§ BRIEF:
How many lines in the data below contain the word "What"? Case counts, so match its capitalization exactly, and reply with the number alone.

DATA PROVIDED: Begin

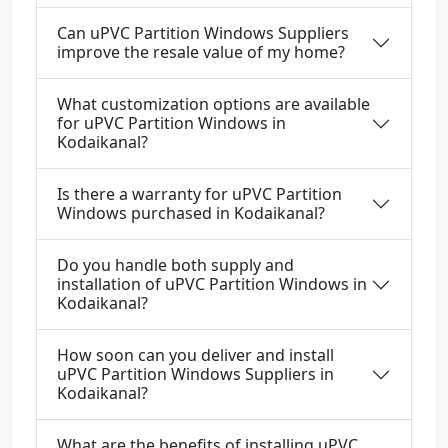
Can uPVC Partition Windows Suppliers
improve the resale value of my home?
What customization options are available
for uPVC Partition Windows in
Kodaikanal?
Is there a warranty for uPVC Partition
Windows purchased in Kodaikanal?
Do you handle both supply and
installation of uPVC Partition Windows in
Kodaikanal?
How soon can you deliver and install
uPVC Partition Windows Suppliers in
Kodaikanal?
What are the benefits of installing uPVC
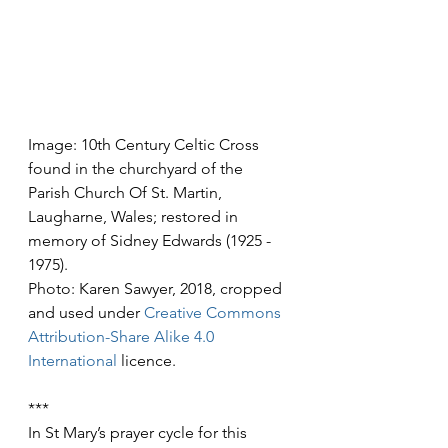
Image: 10th Century Celtic Cross 
found in the churchyard of the 
Parish Church Of St. Martin, 
Laugharne, Wales; restored in 
memory of Sidney Edwards (1925 - 
1975).
Photo: Karen Sawyer, 2018, cropped 
and used under 
Creative Commons
Attribution-Share Alike 4.0 
International
 licence.
***
In St Mary’s prayer cycle for this 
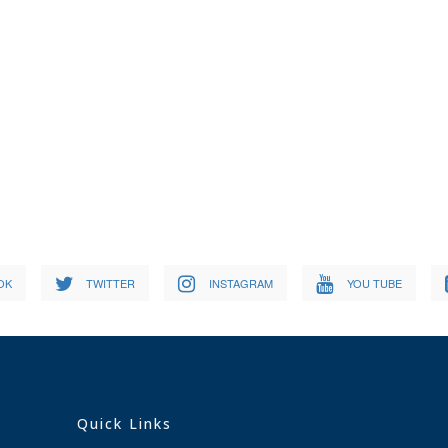
OK
TWITTER
INSTAGRAM
YOU TUBE
Quick Links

DATA PROVIDED: End

§ THE ANSWER:
2